# Temperature gage issue with Napoleon Apollo



## chefjmk (Jul 9, 2017)

Hey guys, new to smoking here. I just bought the Napoleon Apollo As300 3 in 1 smoker last night and I noticed the temperature gage is almost at 80 degrees, shouldn't this read 0 degrees since it's not in use. Does this mean when I am cooking and the temperature gage reads 280 the temperature is actually 200 degrees? Please help a newbie out.

Jason













IMG_2453.JPG



__ chefjmk
__ Jul 9, 2017


----------



## noboundaries (Jul 10, 2017)

Since it is a temperature gauge, it is going to read the temperature of its interior.  If you are keeping it in a room that's 80F, it's going to read 80F.  The only time it would read 0F is if you have it outside, in the snow, unlit, and the temperature is 0F.


----------



## wild west (Jul 10, 2017)

Also don't rely on the gauge when you cook. Get a remote therm thathas at least 2 probes that will read the temp at the cook grate level and the IT of the meat you are cooking.


----------



## chefjmk (Jul 10, 2017)

Awesome thanks guys. After reading it I sounded pretty stupid...sorry just didn't want get ripped off. Got this for $100. Brand new. It was the display but doesn't have any issues, etc so far


----------



## Bradjo (Jan 5, 2018)

chefjmk said:


> Hey guys, new to smoking here. I just bought the Napoleon Apollo As300 3 in 1 smoker last night and I noticed the temperature gage is almost at 80 degrees, shouldn't this read 0 degrees since it's not in use. Does this mean when I am cooking and the temperature gage reads 280 the temperature is actually 200 degrees? Please help a newbie out.
> 
> Jason
> 
> ...


I have owned an Apollo as300 for a little over a year.  The temp. gauge on my smoker is worthless.  I use a DOT temp. gauge from Thermoworks that clips on the grate.  It also comes with a probe that you insert into the meat.  I also have a Mavrick temp gauge that clips on the grill grate. I use both gauges to monitor the grill grate temp for the lower and upper grates at the same time.


----------

_THE DATA_

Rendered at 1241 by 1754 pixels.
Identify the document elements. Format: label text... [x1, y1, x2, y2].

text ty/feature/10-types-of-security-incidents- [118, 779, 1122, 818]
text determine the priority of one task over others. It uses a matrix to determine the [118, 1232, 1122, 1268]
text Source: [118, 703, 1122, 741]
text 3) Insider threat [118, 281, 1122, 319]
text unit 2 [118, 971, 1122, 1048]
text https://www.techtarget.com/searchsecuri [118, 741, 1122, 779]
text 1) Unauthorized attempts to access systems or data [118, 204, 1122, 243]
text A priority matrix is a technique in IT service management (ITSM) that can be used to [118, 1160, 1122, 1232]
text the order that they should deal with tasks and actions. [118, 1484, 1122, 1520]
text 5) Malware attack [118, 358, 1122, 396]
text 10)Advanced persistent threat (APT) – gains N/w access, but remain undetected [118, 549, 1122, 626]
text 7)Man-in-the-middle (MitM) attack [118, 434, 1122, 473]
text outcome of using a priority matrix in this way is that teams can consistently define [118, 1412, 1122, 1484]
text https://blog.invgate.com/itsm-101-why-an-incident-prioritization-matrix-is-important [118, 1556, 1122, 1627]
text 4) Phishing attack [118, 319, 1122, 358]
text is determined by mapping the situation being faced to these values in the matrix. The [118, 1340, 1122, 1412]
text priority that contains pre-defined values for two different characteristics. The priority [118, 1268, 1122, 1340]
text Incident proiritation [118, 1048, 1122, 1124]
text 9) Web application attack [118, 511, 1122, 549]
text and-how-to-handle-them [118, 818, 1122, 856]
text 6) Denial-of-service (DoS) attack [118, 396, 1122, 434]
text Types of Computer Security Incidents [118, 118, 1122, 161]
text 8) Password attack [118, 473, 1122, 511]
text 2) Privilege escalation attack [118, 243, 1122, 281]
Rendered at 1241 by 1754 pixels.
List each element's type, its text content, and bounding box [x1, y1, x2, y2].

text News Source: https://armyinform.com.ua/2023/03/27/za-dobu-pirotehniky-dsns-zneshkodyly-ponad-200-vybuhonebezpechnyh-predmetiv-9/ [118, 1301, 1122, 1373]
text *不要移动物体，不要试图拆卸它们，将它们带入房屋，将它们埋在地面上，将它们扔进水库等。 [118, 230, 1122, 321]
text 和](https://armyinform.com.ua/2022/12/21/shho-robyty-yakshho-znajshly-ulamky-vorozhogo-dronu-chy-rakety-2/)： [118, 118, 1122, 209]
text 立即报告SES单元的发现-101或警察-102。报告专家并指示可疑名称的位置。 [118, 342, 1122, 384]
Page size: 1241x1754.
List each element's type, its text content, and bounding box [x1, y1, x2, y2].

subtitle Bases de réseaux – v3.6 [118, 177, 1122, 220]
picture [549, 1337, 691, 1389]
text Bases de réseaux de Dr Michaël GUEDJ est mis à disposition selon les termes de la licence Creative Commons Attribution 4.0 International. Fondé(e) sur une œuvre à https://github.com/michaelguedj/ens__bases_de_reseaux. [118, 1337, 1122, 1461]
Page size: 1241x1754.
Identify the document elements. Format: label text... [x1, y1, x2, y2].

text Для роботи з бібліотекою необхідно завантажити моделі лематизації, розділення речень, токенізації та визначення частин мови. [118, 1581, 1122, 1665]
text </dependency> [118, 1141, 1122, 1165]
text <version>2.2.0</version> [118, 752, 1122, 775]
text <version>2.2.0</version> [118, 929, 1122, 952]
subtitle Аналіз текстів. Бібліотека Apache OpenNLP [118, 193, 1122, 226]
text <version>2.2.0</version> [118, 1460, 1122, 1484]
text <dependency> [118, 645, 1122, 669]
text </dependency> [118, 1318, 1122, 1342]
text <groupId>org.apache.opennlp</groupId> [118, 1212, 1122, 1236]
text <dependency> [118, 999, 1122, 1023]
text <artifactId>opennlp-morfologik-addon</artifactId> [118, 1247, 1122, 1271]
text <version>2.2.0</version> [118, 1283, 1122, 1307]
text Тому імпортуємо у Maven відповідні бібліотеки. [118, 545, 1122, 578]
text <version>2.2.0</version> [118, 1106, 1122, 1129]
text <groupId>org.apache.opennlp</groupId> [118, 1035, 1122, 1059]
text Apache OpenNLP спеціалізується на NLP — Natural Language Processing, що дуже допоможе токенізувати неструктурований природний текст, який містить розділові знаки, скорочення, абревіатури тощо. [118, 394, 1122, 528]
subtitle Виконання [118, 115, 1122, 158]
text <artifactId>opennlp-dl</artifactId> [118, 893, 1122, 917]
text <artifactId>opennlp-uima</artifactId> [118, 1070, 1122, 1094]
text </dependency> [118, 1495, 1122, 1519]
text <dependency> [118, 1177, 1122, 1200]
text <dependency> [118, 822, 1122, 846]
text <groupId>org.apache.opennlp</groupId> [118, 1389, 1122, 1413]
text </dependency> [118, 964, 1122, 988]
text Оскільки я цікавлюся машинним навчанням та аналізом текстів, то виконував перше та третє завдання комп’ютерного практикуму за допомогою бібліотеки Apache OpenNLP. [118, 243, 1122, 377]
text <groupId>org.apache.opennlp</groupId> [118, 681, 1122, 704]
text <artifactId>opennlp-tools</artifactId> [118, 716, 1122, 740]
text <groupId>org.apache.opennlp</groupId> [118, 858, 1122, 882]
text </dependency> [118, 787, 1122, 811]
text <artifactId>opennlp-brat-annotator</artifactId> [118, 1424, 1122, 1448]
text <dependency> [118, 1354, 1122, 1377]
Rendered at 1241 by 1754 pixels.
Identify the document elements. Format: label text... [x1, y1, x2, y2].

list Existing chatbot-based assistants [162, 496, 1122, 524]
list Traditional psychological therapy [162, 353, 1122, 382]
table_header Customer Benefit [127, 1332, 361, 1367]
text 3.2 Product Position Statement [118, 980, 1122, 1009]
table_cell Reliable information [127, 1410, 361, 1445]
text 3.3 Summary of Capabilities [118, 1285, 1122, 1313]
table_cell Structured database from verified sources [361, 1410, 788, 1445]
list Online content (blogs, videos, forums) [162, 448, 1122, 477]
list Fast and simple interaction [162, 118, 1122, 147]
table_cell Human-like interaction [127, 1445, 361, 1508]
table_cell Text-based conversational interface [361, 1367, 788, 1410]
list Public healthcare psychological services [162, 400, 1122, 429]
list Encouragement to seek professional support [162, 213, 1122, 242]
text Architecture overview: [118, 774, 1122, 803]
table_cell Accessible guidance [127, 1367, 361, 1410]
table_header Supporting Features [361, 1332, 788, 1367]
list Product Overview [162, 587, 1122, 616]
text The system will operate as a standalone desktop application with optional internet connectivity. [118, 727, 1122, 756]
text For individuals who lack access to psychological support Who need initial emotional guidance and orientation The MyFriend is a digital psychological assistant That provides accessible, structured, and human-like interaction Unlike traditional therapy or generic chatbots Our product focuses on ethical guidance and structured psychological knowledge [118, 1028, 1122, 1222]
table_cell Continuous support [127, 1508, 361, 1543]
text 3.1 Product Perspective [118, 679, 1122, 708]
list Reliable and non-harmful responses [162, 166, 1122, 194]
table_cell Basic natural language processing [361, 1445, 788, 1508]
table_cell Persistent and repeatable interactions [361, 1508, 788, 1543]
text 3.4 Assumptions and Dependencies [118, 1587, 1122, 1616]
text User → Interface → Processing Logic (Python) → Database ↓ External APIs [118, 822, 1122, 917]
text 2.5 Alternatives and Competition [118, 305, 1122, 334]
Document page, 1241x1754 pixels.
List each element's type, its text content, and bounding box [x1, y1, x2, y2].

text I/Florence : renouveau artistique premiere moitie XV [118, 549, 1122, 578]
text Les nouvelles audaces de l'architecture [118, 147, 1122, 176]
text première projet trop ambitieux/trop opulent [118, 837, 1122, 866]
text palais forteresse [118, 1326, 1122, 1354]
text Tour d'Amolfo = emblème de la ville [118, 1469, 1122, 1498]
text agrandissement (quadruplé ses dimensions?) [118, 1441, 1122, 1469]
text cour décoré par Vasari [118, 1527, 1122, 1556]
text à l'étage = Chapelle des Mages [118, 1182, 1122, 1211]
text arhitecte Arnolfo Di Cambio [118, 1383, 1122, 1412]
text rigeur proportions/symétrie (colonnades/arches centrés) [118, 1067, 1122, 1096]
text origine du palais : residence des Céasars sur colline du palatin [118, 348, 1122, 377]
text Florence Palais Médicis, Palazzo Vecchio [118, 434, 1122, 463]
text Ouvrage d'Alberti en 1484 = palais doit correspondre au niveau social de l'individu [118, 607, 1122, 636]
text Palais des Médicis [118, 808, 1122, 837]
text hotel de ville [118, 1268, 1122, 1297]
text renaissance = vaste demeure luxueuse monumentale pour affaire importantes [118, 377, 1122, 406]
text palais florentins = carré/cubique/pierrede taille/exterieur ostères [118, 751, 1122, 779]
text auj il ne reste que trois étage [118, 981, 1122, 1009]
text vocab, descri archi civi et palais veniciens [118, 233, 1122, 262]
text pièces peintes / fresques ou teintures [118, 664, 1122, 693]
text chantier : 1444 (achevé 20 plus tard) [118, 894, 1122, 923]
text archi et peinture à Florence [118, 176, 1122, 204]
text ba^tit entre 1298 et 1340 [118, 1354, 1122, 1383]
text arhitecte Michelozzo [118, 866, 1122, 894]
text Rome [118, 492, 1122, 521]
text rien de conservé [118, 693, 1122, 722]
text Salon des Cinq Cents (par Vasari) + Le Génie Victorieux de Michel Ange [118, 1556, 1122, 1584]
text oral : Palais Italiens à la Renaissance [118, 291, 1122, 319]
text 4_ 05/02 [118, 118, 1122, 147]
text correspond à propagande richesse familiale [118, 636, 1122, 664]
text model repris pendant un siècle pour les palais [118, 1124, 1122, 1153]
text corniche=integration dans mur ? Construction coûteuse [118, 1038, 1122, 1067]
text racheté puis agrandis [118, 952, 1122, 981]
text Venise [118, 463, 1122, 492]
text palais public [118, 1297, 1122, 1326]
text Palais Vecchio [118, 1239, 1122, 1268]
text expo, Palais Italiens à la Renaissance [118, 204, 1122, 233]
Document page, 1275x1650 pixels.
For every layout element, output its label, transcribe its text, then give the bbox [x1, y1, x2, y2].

_SHORT TASK A_
Retype the part of the smoker thread starting at "## wild west" and ending at "you are cooking.".
_SHORT TASK B_
Repeat the lines of the rows starting at the line containing "text I/Florence : renouveau" and ending at the line containing "text corniche=integration dans", both included.
The rows and the smoker thread have no connection to each other.

_TASK RESPONSE A_
## wild west (Jul 10, 2017)

Also don't rely on the gauge when you cook. Get a remote therm thathas at least 2 probes that will read the temp at the cook grate level and the IT of the meat you are cooking.

_TASK RESPONSE B_
text I/Florence : renouveau artistique premiere moitie XV [118, 549, 1122, 578]
text Les nouvelles audaces de l'architecture [118, 147, 1122, 176]
text première projet trop ambitieux/trop opulent [118, 837, 1122, 866]
text palais forteresse [118, 1326, 1122, 1354]
text Tour d'Amolfo = emblème de la ville [118, 1469, 1122, 1498]
text agrandissement (quadruplé ses dimensions?) [118, 1441, 1122, 1469]
text cour décoré par Vasari [118, 1527, 1122, 1556]
text à l'étage = Chapelle des Mages [118, 1182, 1122, 1211]
text arhitecte Arnolfo Di Cambio [118, 1383, 1122, 1412]
text rigeur proportions/symétrie (colonnades/arches centrés) [118, 1067, 1122, 1096]
text origine du palais : residence des Céasars sur colline du palatin [118, 348, 1122, 377]
text Florence Palais Médicis, Palazzo Vecchio [118, 434, 1122, 463]
text Ouvrage d'Alberti en 1484 = palais doit correspondre au niveau social de l'individu [118, 607, 1122, 636]
text Palais des Médicis [118, 808, 1122, 837]
text hotel de ville [118, 1268, 1122, 1297]
text renaissance = vaste demeure luxueuse monumentale pour affaire importantes [118, 377, 1122, 406]
text palais florentins = carré/cubique/pierrede taille/exterieur ostères [118, 751, 1122, 779]
text auj il ne reste que trois étage [118, 981, 1122, 1009]
text vocab, descri archi civi et palais veniciens [118, 233, 1122, 262]
text pièces peintes / fresques ou teintures [118, 664, 1122, 693]
text chantier : 1444 (achevé 20 plus tard) [118, 894, 1122, 923]
text archi et peinture à Florence [118, 176, 1122, 204]
text ba^tit entre 1298 et 1340 [118, 1354, 1122, 1383]
text arhitecte Michelozzo [118, 866, 1122, 894]
text Rome [118, 492, 1122, 521]
text rien de conservé [118, 693, 1122, 722]
text Salon des Cinq Cents (par Vasari) + Le Génie Victorieux de Michel Ange [118, 1556, 1122, 1584]
text oral : Palais Italiens à la Renaissance [118, 291, 1122, 319]
text 4_ 05/02 [118, 118, 1122, 147]
text correspond à propagande richesse familiale [118, 636, 1122, 664]
text model repris pendant un siècle pour les palais [118, 1124, 1122, 1153]
text corniche=integration dans mur ? Construction coûteuse [118, 1038, 1122, 1067]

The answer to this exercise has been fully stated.